> _AVAILABLE RECORDS_:
┌────────

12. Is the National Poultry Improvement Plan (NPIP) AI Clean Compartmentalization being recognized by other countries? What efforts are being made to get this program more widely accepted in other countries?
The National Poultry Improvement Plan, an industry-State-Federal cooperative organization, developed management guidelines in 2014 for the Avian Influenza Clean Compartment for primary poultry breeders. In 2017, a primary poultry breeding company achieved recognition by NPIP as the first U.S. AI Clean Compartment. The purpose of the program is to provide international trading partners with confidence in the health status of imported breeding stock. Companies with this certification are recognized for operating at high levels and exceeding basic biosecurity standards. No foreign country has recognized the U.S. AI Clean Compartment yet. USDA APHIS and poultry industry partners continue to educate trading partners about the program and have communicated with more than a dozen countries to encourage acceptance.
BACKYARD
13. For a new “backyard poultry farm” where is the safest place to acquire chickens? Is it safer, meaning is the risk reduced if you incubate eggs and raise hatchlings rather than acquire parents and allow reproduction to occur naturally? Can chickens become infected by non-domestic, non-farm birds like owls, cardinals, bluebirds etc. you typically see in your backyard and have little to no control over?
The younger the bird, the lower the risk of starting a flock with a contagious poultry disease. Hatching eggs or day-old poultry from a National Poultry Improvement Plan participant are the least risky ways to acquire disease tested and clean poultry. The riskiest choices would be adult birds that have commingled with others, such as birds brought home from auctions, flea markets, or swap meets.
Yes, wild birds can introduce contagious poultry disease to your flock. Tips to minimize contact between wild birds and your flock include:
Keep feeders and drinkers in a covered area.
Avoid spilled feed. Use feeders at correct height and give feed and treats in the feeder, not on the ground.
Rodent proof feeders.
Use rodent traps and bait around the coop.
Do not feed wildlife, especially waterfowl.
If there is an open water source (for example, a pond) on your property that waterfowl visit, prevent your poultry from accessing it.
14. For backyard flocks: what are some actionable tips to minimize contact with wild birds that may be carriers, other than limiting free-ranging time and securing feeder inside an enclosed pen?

└────────
┌────────

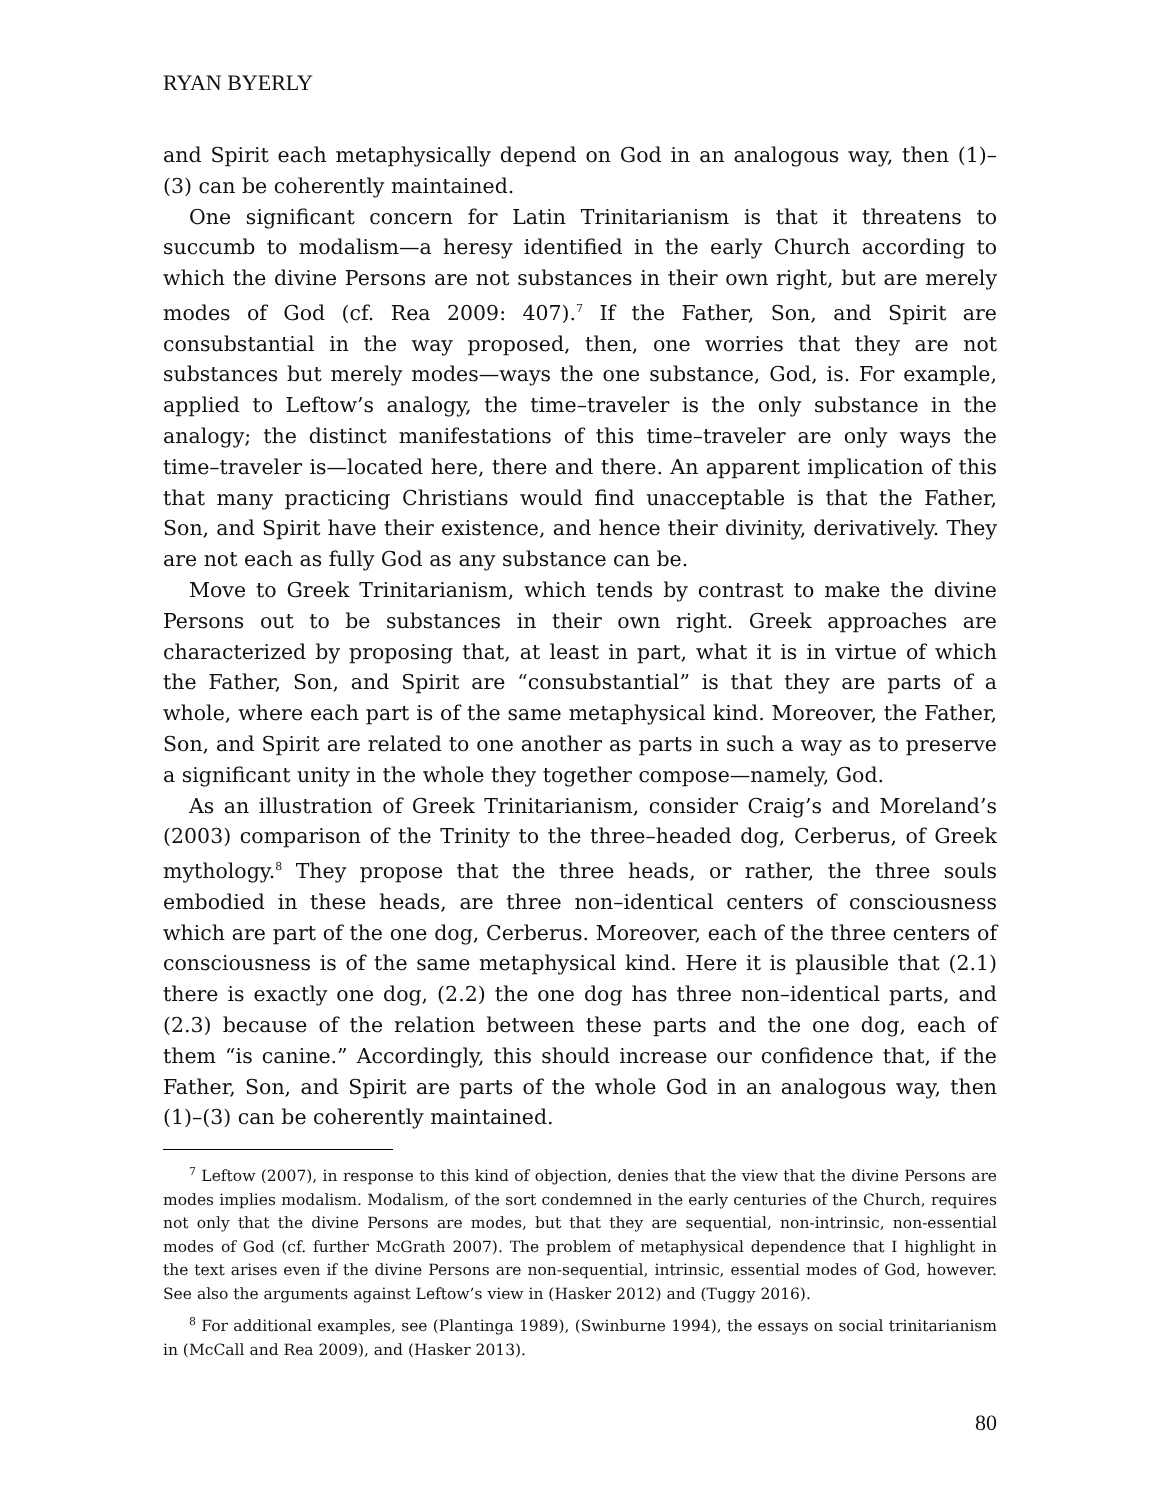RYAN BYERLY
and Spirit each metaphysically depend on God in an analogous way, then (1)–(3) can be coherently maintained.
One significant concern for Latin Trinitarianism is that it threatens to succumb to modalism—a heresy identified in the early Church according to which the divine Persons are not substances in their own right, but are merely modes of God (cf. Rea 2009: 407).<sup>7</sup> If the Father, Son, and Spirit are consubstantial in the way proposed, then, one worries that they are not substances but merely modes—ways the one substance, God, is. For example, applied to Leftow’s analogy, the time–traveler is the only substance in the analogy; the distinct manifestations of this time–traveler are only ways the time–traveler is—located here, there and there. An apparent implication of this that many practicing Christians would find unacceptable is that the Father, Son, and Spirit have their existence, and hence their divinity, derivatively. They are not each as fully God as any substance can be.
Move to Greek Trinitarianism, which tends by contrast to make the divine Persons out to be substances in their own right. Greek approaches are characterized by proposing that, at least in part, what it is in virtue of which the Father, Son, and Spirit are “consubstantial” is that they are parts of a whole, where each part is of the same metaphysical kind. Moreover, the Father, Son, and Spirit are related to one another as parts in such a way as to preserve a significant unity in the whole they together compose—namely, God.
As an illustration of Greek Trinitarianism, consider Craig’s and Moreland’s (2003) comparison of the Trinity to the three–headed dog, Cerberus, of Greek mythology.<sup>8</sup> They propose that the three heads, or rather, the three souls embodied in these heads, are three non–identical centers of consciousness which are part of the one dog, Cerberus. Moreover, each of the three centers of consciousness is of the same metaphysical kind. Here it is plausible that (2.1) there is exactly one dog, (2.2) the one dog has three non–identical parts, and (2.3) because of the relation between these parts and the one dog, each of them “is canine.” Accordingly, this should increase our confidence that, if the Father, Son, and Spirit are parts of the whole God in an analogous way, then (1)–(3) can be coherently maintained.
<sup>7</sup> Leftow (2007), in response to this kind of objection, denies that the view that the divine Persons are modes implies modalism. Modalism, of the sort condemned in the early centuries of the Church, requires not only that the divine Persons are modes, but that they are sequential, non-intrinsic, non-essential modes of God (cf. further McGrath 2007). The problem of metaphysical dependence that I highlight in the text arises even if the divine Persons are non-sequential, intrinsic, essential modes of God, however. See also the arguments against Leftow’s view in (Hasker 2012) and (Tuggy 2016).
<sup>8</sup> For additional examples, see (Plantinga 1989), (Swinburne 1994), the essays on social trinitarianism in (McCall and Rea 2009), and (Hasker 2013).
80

└────────

> _REQUIRED WORK_:
From the records above, return exactly the lines running from the one that contains "RYAN BYERLY" down to the one that contains "and Spirit each", both included, without any pictures.

> _SOLVED PROBLEM_:
RYAN BYERLY
and Spirit each metaphysically depend on God in an analogous way, then (1)–(3) can be coherently maintained.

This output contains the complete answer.